Levies for Seattle libraries, King County Parks passing in early results
A pair of potentially controversial measures were approved by voters Tuesday, related to funding for Seattle’s public libraries, and King County’s parks.
Approval of Seattle Proposition 1 was ahead Tuesday night with 73 percent approval. The proposition is a $219 million library levy sent to the ballot by Seattle City Council in April. It replaces an expiring $123 million levy that lapses at the end of 2019. Mayor Jenny Durkan announced plans back in March to use $8 million of the new levy to eliminate Seattle Public Library fines for late items.
The levy also funds renovations and maintenance, and invests in library collections and technology services, among other needs.
City Council voted in April to tack on an additional $5.8 million, covering a measure to keep 26 library branches open for an extra hour between Monday and Thursday, developing a Community Resource Specialist program for connecting homeless library patrons with resources, and an expansion of the popular “Play and Learn” program.

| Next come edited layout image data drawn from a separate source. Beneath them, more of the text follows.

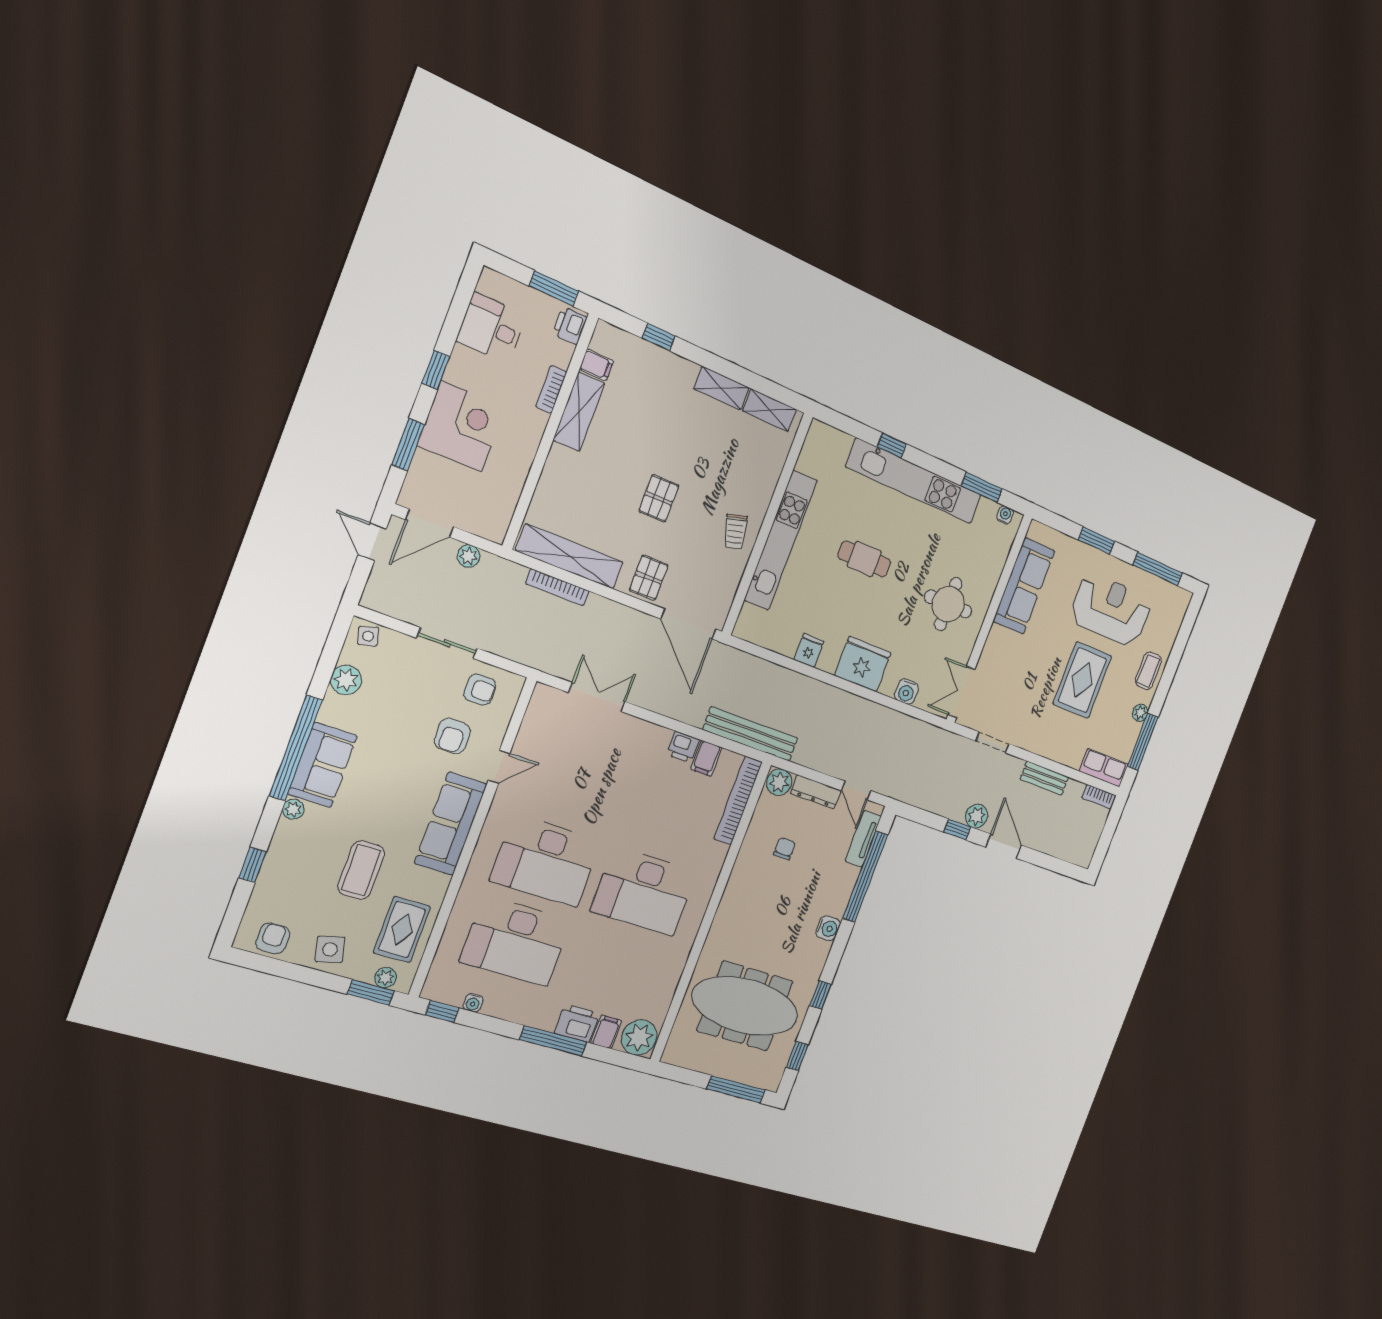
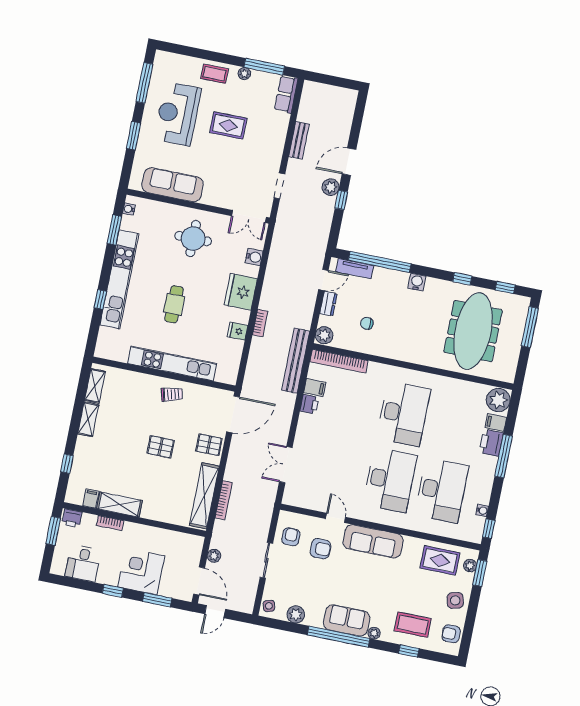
rug: (1082, 680) -> (228, 125), width x0.73, depth x0.70
dresser: (816, 792) -> (328, 304), width x0.70
bookcase: (1099, 797) -> (260, 323), moved
coffee table: (361, 870) -> (413, 625), moved

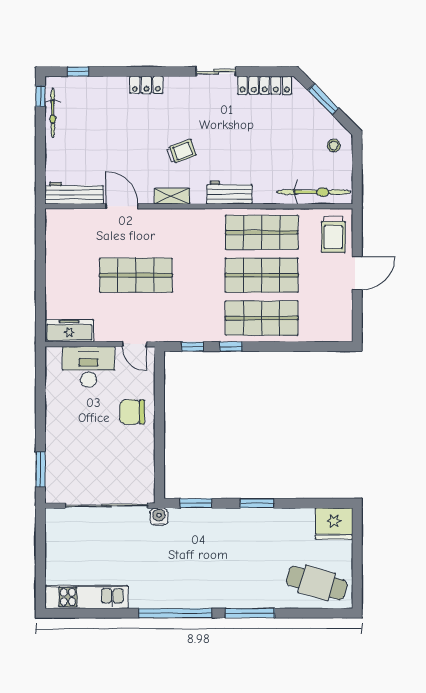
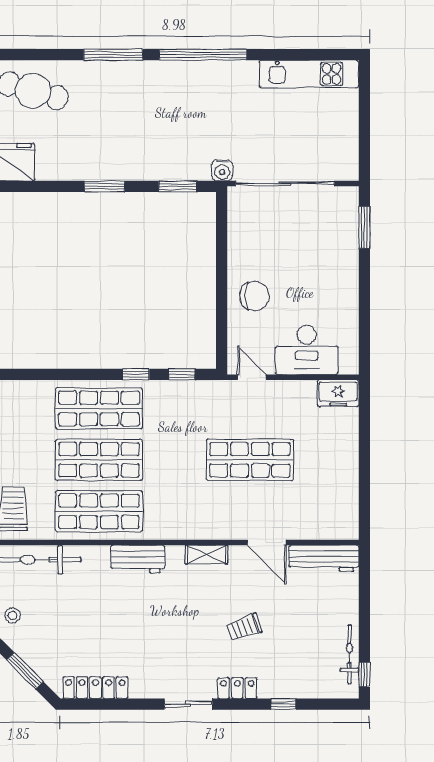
window: (78, 72) -> (283, 704), moved
sliding door: (216, 72) -> (188, 704), moved
trolley: (181, 152) -> (244, 628), moved
freezer: (69, 331) -> (338, 393), width x0.71

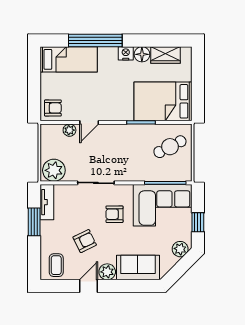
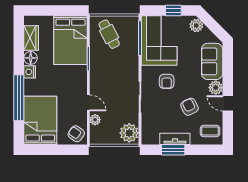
bed: (69, 59) -> (40, 120), width x1.50
armchair: (53, 108) -> (76, 134), turned -55
tv unit: (47, 202) -> (175, 139), moved

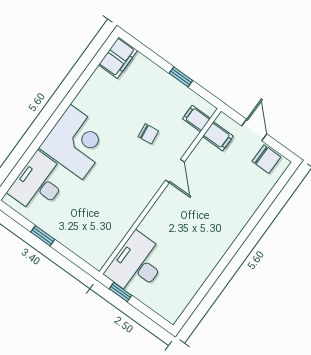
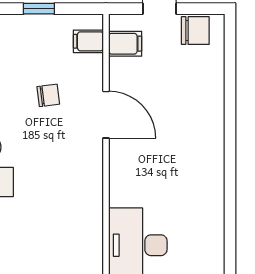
door: (175, 171) -> (106, 115), width x1.38

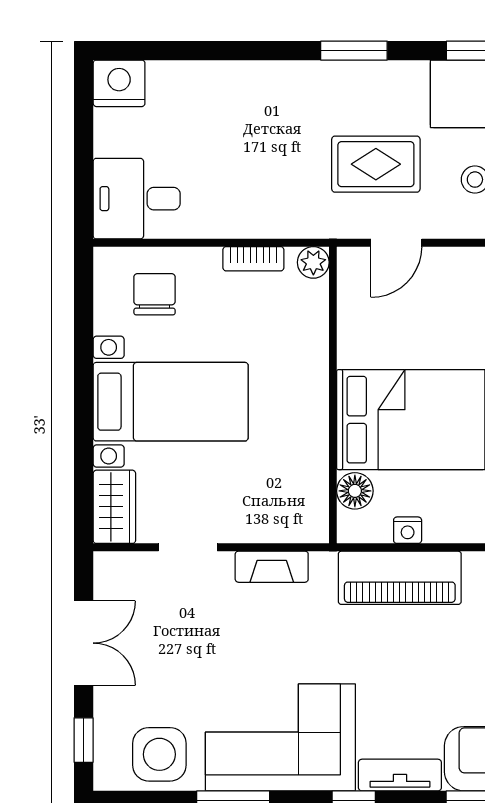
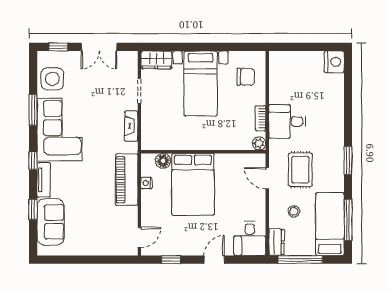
desk: (137, 199) -> (287, 121), moved, turned -90

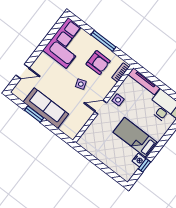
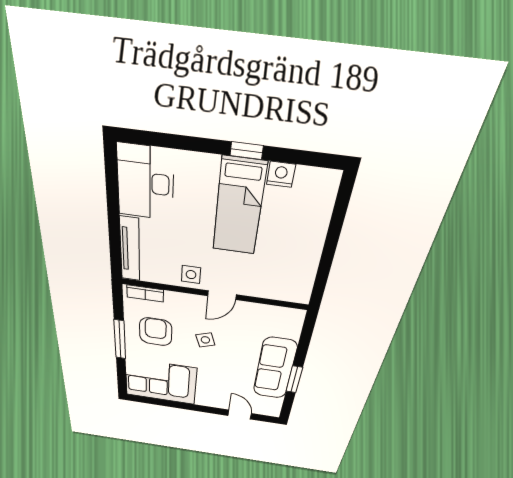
door: (101, 107) -> (222, 295), hinge flipped
window: (144, 165) -> (247, 151), moved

“By renewing our shared investments in The Seattle Public Library, we can lift up the places where communities come together, open up doors to learning, and make Seattle a more equitable place to live,” Mayor Durkan said in a March news release.
The money will be collected through a seven-year, $213 million property-tax levy. It will cost a median value homeowner approximately $7 per month, according to the mayor’s office, $1.58 per month more than the current levy.
Good news for King County parks
Initial ballot results also indicated that King County Proposition 1 will be approved by voters, passing with 67 percent approval. The levy will provide roughly 80 percent of funding for parks across King County, as well as trails, public pools, zoo operations, and more.
It OKs an added six-year property tax starting in 2020 of approximately 18 cents per $1,000 of assessed valuation.